Peu de centres proposent actuellement l'analgésie intrathécale dans les douleurs cancéreuses rebelles en France. Alors que ces services sont basés dans les grandes métropoles, l'éloignement géographique prive de nombreux patients qui en auraient besoin. Le projet Intrathécale Auvergne-Rhône-Alpes (ITARA) met en place depuis deux ans une collaboration entre établissements hospitaliers afin de proposer la technique aux patients de la région Auvergne-Rhône-Alpes, même à distance des centres de référence. En mettant en place un réseau organisé de tous les acteurs (médecins, infirmiers, pharmaciens, services à domicile), ITARA construit un maillage de professionnels formés et accompagnés selon leurs besoins.
Pour 80 % des patients atteints de cancer, la douleur est soulagée de façon efficace par le biais des médicaments (morphiniques en particulier), d'approches non médicamenteuses (hypnose par exemple) ou de techniques locorégionales (chirurgie, radiothérapie et radiologie interventionnelle). Mais pour les 20 % restants, la douleur devient rebelle et nécessite des techniques de recours comme la neuromodulation ou l'analgésie intrathécale. Ce traitement consiste à administrer trois médicaments — morphine, naropéine et ziconotide — via une pompe, directement dans le liquide céphalo-rachidien (LCR). Ce procédé permet d'en augmenter la puissance avec des doses plus faibles limitant leurs effets secondaires.

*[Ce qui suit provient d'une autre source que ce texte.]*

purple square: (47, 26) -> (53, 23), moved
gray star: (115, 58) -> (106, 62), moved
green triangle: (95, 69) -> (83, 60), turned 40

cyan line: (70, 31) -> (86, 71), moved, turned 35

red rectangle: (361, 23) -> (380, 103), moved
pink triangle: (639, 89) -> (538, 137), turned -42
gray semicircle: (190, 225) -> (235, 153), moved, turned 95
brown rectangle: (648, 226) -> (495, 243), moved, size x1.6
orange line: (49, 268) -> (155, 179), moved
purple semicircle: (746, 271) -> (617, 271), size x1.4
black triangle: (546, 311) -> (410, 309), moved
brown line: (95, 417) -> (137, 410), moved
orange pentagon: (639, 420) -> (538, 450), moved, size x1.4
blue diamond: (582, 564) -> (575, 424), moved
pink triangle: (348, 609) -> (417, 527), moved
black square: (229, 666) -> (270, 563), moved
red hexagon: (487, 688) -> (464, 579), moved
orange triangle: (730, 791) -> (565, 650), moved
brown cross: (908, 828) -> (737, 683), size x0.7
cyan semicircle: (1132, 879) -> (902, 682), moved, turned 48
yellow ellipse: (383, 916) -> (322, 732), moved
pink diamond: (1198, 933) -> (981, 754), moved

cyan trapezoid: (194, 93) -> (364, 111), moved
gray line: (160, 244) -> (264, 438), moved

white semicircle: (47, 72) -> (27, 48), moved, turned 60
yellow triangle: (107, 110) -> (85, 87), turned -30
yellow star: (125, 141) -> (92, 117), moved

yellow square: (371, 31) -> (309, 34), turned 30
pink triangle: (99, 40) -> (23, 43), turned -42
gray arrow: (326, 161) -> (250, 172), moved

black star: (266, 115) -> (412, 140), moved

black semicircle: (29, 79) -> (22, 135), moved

Accompagner les établissements partenaires
ITARA structure l’accès à l’analgésie intrathécale dans cette région, autour de deux pôles d’expertise : le Centre Léon Bérard à Lyon et le CHU de Saint-Étienne. Autour de chaque pôle, des établissements partenaires peuvent bénéficier d'une offre de services variés. « Selon les besoins de chaque équipe, cela peut être de simples conseils jusqu’à une prise en charge complète du patient, là où il se trouve, par une équipe dédiée », indique la Pr Gisèle Chvetzoff, cheffe du département de soins de support au Centre Léon Bérard. Le pôle d'expertise peut mettre à disposition des produits, assurer des formations et accompagner les équipes. « Pour celles qui souhaitent s’autonomiser, des outils sont mis en commun : réunions de concertation pluridisciplinaire (RCP), plateforme informatique sécurisée d’échange d’information, logiciel de prescription, procédures qualité, modes opératoires… », précise la coordinatrice du projet ITARA.
Car la mise en œuvre de l'analgésie intrathécale nécessite rigueur et minutie. Cette technique complexe à manier nécessite une validation de l'indication en RCP, une implantation du dispositif au bloc opératoire, sous anesthésie générale ou locale. L'équipe médicale doit savoir utiliser les médicaments — morphine, naropéine, ziconotide — et programmer la pompe. L'équipe paramédicale doit, par ailleurs, savoir la remplir et la lire. « Il est indispensable de former et de suivre les équipes médicales et paramédicales via un binôme médecin/infirmière », précise Évelyne Arbiol, infirmière experte douleur et formatrice au Centre Léon Bérard.
Réinvestir la vie familiale
Grâce à l'analgésie intrathécale, les patients retrouvent une qualité de vie et parfois, une espérance de vie bien meilleures. Ce traitement soulage les douleurs rebelles et réduit les effets secondaires, jusque-là liés aux traitements par voie générale et notamment, aux fortes doses d’opioïdes. « L'analgésie intrathécale permet à des patients, souffrant de douleurs intolérables et ayant perdu tout espoir, de se réinvestir dans la vie familiale et parfois professionnelle », souligne le Pr Bernard Laurent, neurologue, spécialiste de la douleur au Centre Léon Bérard et président du conseil scientifique de la fondation APICIL engagée contre la douleur à tous les âges de la vie et qui soutient le projet.
La Haute Autorité de santé a déjà posé le cadre du recours à l'analgésie intrathécale. « Cette dernière peut être discutée dans 1 à 5 % des douleurs complexes liées au cancer », note la Pr Chvetzoff. En effet, l’analgésie intrathécale est recommandée chez les patients en situation palliative ayant des douleurs rebelles, lorsqu’un syndrome douloureux n’est pas contrôlé par l'équivalent de 200 mg de morphine per os ou chez les patients présentant des effets indésirables graves des antalgiques. À ce jour, plus de 20 établissements répartis dans 10 départements ont bénéficié des services proposés dans le cadre d'ITARA. En mars 2021, un bilan à deux ans et des propositions seront effectuées en faveur de la pérennisation du projet.